Let $F$ be a finite field. A code $C$ with code length $n$ is just a subset of the vector space $F^n$ over $F$. When $C$ is a linear subspace of dimension $k$, it is called an $ [n,k]$ (linear) code, and $n-k$ is the redundancy. Otherwise, it is nonlinear. When $F=\mathbb Z_2$, $C$ is referred to as a binary code.

Hamming distance. For $u=(x_1,\dots,x_n),v=(y_1,\dots,y_n)\in F^n$, define $d(u,v)={}$ the size of $\{1\leq i\leq n\mid x_i\not=y_i\}$.

The minimal distance of a code $C$ is defined to be $d_C=\mathrm{min}\{d(u,v)\mid u,v\in C, u\not=v\}.$

Hamming weight. For $u\in F^n$, the Hamming weight of $u$ is defined to be $\mathrm{wt}(u)=d(u,0)$.

Lemma. $d(u,v)=d(u+w,v+w)$ for all $u,v,w\in F^n$.

Lemma. If $C$ is linear, then the minimal distance $d_C$ of $C$ is just the minimal Hamming weight of nonzero vectors of $C$.

If $C$ is a linear $ [n,k]$-code with minimal distance $d_C$, it is said to be an $ [n,k,d_C]$ code.

Theorem. If $d_C$ is the minimal distance of a code $C$, then $C$ can correct up to $\lfloor\frac{d_C-1}{2}\rfloor$ transmission errors.

Channels

A usual description of the noise channel that a code goes through is DMC: discrete memoryless channel. Here discrete means that there are only finitely many symbols used to compose codewords (codevectors), and memoryless means that an error in one symbol does not affect the reliability of the neighboring symbols.

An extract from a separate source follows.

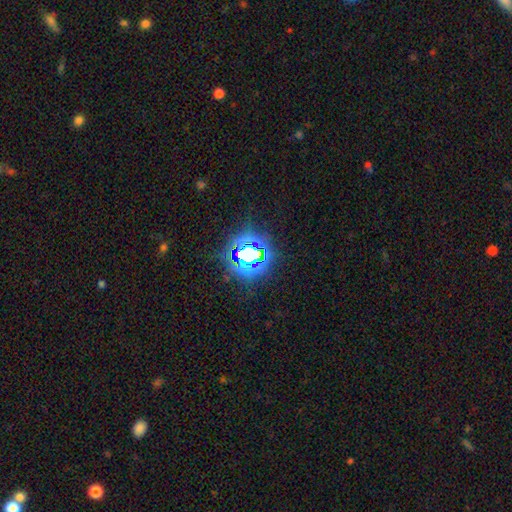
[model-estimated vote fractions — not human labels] A star or artifact, not a galaxy (80%).

Vote fractions:
- Smooth or featured? star or artifact: 80% / smooth: 12% / featured or disk: 8%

Example. An $m$-ary symmetric channel: There are $m$ inputs and outputs, namely, $x_1$, $\dots$, $x_m$. The probability $p(x_i|x_j)$ that a transmitted symbol $x_i$ got changed to $x_j$, $i\not=j$, is fixed, $p$ say. That is, the outcome is independent of $j$ (so is called symmetric). Then $q=1-(m-1)p$ is the probability $p(x_i|x_i)$ that $x_i$ remain unchanged after going through the channel.

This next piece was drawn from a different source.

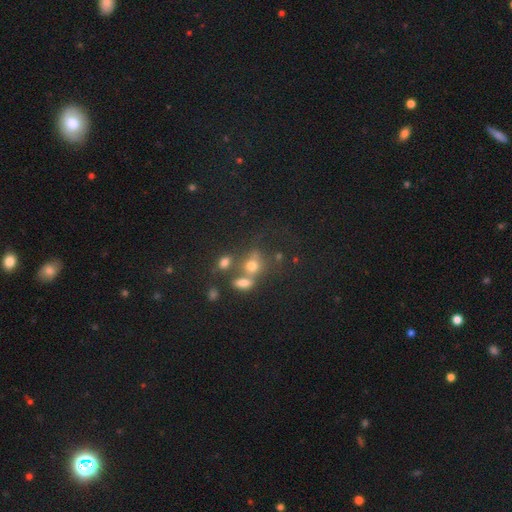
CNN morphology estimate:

One often use the binary symmetric channel as a model: There are 2 symbols, 0 and 1, for inputs and outputs. The channel changes 0 to 1 and 1 to 0 with a probability $p$, and leaves 0 and 1 unchanged with a probability $1-p$.

Repetition Code

The easiest way of making a linear code is to repeat the symbols $n$ times. When a codevector is received, simply use majority count to determine what was the original codevector. So a binary repetition code is an $ [n,1,n]$ code, the code space is spanned by $(1,1,\dots,1)$.

 $ [7,4]$ Hamming Code

The $ [7,4]$ Hamming code is a $ [7,4,3]$ linear code capable of correcting one transmitting error defined as what follows. Let $V=\mathbb Z_2^7$ and $C$ the subspace of $V$ defined by the following equations: $(x_1,\dots,x_7)\in C$ if $x_4+x_5+x_6+x_7=0$, $x_2+x_3+x_6+x_7=0$, and $x_1+x_3+x_5+x_7=0$. When a codevector $(y_1,\dots,y_7)$ is received, one computes the numbers $\alpha=y_1+y_3+y_5+y_7$, $\beta=y_2+y_3+y_6+y_7$, and $\gamma=y_4+y_5+y_6+y_7$. If all three are zero, no error was made during the transmission, otherwise the number $\alpha+2*\beta+4*\gamma$ (in decimal system) tells the position where an error has occurred.